Extracted data entries:

########

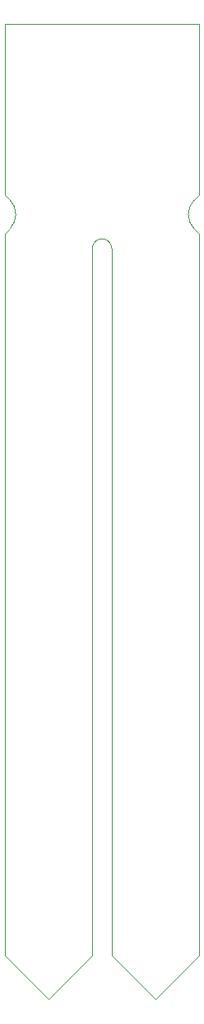
<source format=gko>
%FSLAX46Y46*%
%MOMM*%
%ADD10C,0.010000*%
G01*
G01*
%LPD*%
D10*
X-10000000Y-2000000D02*
X-9500001Y-1500000D01*
D10*
X-9500001Y1500000D02*
X-10000000Y2000000D01*
D10*
X-10000000Y2000000D02*
X-10000000Y19500000D01*
D10*
X-10000000Y19500000D02*
X10000000Y19500000D01*
D10*
X10000000Y19500000D02*
X10000000Y2000000D01*
D10*
X10000000Y2000000D02*
X9500000Y1500000D01*
D10*
X9500000Y-1500000D02*
X10000000Y-2000000D01*
D10*
X10000000Y-2000000D02*
X10000000Y-76000000D01*
D10*
X10000000Y-76000000D02*
X5500000Y-80500000D01*
D10*
X5500000Y-80500000D02*
X1000000Y-76000000D01*
D10*
X1000000Y-76000000D02*
X1000000Y-3499999D01*
D10*
X0Y-2499999D02*
X0Y-2499999D01*
D10*
X-1000000Y-3499999D02*
X-1000000Y-76000000D01*
D10*
X-1000000Y-76000000D02*
X-5500000Y-80500000D01*
D10*
X-5500000Y-80500000D02*
X-10000000Y-76000000D01*
D10*
X-10000000Y-76000000D02*
X-10000000Y-2000000D01*
G75*
G03*
D10*
X-9500001Y-1500000D02*
X-9500001Y1500000I-1499999J1500000D01*
G03*
D10*
X9500000Y1500000D02*
X9500000Y-1500000I1500000J-1500000D01*
G03*
D10*
X1000000Y-3499999D02*
X0Y-2499999I-1000000J0D01*
G03*
D10*
X0Y-2499999D02*
X-1000000Y-3499999I0J-1000000D01*
M02*

</source>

########

YOUR TASK: All of the data should come back exactly as written, but without pictures.

RESPONSE:
<source format=gko>
%FSLAX46Y46*%
%MOMM*%
%ADD10C,0.010000*%
G01*
G01*
%LPD*%
D10*
X-10000000Y-2000000D02*
X-9500001Y-1500000D01*
D10*
X-9500001Y1500000D02*
X-10000000Y2000000D01*
D10*
X-10000000Y2000000D02*
X-10000000Y19500000D01*
D10*
X-10000000Y19500000D02*
X10000000Y19500000D01*
D10*
X10000000Y19500000D02*
X10000000Y2000000D01*
D10*
X10000000Y2000000D02*
X9500000Y1500000D01*
D10*
X9500000Y-1500000D02*
X10000000Y-2000000D01*
D10*
X10000000Y-2000000D02*
X10000000Y-76000000D01*
D10*
X10000000Y-76000000D02*
X5500000Y-80500000D01*
D10*
X5500000Y-80500000D02*
X1000000Y-76000000D01*
D10*
X1000000Y-76000000D02*
X1000000Y-3499999D01*
D10*
X0Y-2499999D02*
X0Y-2499999D01*
D10*
X-1000000Y-3499999D02*
X-1000000Y-76000000D01*
D10*
X-1000000Y-76000000D02*
X-5500000Y-80500000D01*
D10*
X-5500000Y-80500000D02*
X-10000000Y-76000000D01*
D10*
X-10000000Y-76000000D02*
X-10000000Y-2000000D01*
G75*
G03*
D10*
X-9500001Y-1500000D02*
X-9500001Y1500000I-1499999J1500000D01*
G03*
D10*
X9500000Y1500000D02*
X9500000Y-1500000I1500000J-1500000D01*
G03*
D10*
X1000000Y-3499999D02*
X0Y-2499999I-1000000J0D01*
G03*
D10*
X0Y-2499999D02*
X-1000000Y-3499999I0J-1000000D01*
M02*

</source>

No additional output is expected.